Herausgegeben von der Hansestadt Lübeck

Donnerstag, 22. August 2019

Ausgabe vom 03. August 1999

Fleißige Handwerker

Umbauten und Sanierungen während der Ferien

Trotz Sommerferien besteht für den Bereich Hochbau der Hansestadt Lübeck keine Gelegenheit zum Ausspannen. Bis Ende August sind in vielen Schulen, Kitas und anderen städtischen Einrichtungen die Handwerker tätig, um die nötigsten Sanierungs- und Umbauarbeiten zu erledigen.

37 Maßnahmen mit einem Gesamtvolumen von rund 4,8 Millionen Mark hat Uwe Jens Hansen, Leiter des Bereiches Hochbau, auf seiner "Sommerliste" stehen. 1,08 Millionen Mark verschlingen dabei Fenstererneuerungen und -anstriche, 610 000 Mark sind vorgesehen für Sicherungsmaßnahmen an Türen und Nottreppen, sowie 142 000 Mark für Dachsanierungen.

Größter einzelner Ausgabenposten sind dabei die Arbeiten an der Integrierten Gesamtschule (IGS) Schlutup, die für 904 000 Mark umgebaut wird. Auf 700 000 Mark kommt der Umbau der ehemaligen Stadtvilla Schildstraße 12, vormals Amt für Wohnungswesen. Hier zieht in den nächsten Wochen ein Großteil des Fachbereichs Kultur vom Buddenbrookhaus um. Senator Ulrich Meyenborg leitet bereits seine Amtsgeschäfte aus Räumen des repräsentativen städtischen Gebäudes, in dem früher Bürgermeister und andere Persönlichkeiten standesgemäß wohnten.

Beachtliche Investitionen fließen auch in die St. Jürgen-Realschule: 490 000 werden dort für die Erneuerung der Physik- und Chemieräume verbaut. Für 255 000 Mark beseitigt die Stadt Sicherheitsmängel an der Dorothea-Schlözer-Schule. Und 224 000 Mark läßt sie sich die Sanierung der WC-Anlagen in der Francke-Schule kosten.

Hinzu kommt als Großbaumaßnahme die neue Burgtorhalle, die rund 8,3 Millionen Mark kosten wird.

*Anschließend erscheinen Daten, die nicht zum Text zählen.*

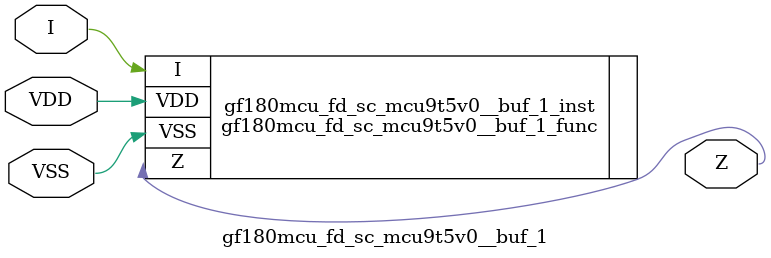
<source format=v>

module gf180mcu_fd_sc_mcu9t5v0__buf_1( I, Z, VDD, VSS );
input I;
inout VDD, VSS;
output Z;

   `ifdef FUNCTIONAL  //  functional //

	gf180mcu_fd_sc_mcu9t5v0__buf_1_func gf180mcu_fd_sc_mcu9t5v0__buf_1_behav_inst(.I(I),.Z(Z),.VDD(VDD),.VSS(VSS));

   `else

	gf180mcu_fd_sc_mcu9t5v0__buf_1_func gf180mcu_fd_sc_mcu9t5v0__buf_1_inst(.I(I),.Z(Z),.VDD(VDD),.VSS(VSS));

	// spec_gates_begin


	// spec_gates_end



   specify

	// specify_block_begin

	// comb arc I --> Z
	 (I => Z) = (1.0,1.0);

	// specify_block_end

   endspecify

   `endif

endmodule

</source>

Insgesamt gibt die Hansestadt für Bauunterhaltung in diesem Jahr 13 Millionen Mark aus. "Viel zu wenig. Das ist praktisch ein Tropfen auf den heißen Stein", sagt Hansen. Der Hansestadt gehören rund 600 Objekte, darunter 68 Schulen, 15 Kitas und eine Vielzahl von Verwaltungsgebäuden im Gesamtwert von 1,9 Milliarden Mark. Üblich sei es, ein bis zwei Prozent dieses Wiederbeschaffungswertes jährlich für die Bauunterhaltung auszugeben. Dies wären 19 bis 38 Millionen Mark, die jährlich aufgebracht werden müßten.

Da die Hansestadt aus Sparzwängen heraus diese Summe seit Jahren nicht erreicht, ist inzwischen ein Sanierungsstau aufgelaufen, den vor allem die Schulen beklagen: Dort sind noch veraltete Dampfheizungen im Einsatz, die dringend ersetzt werden müßten.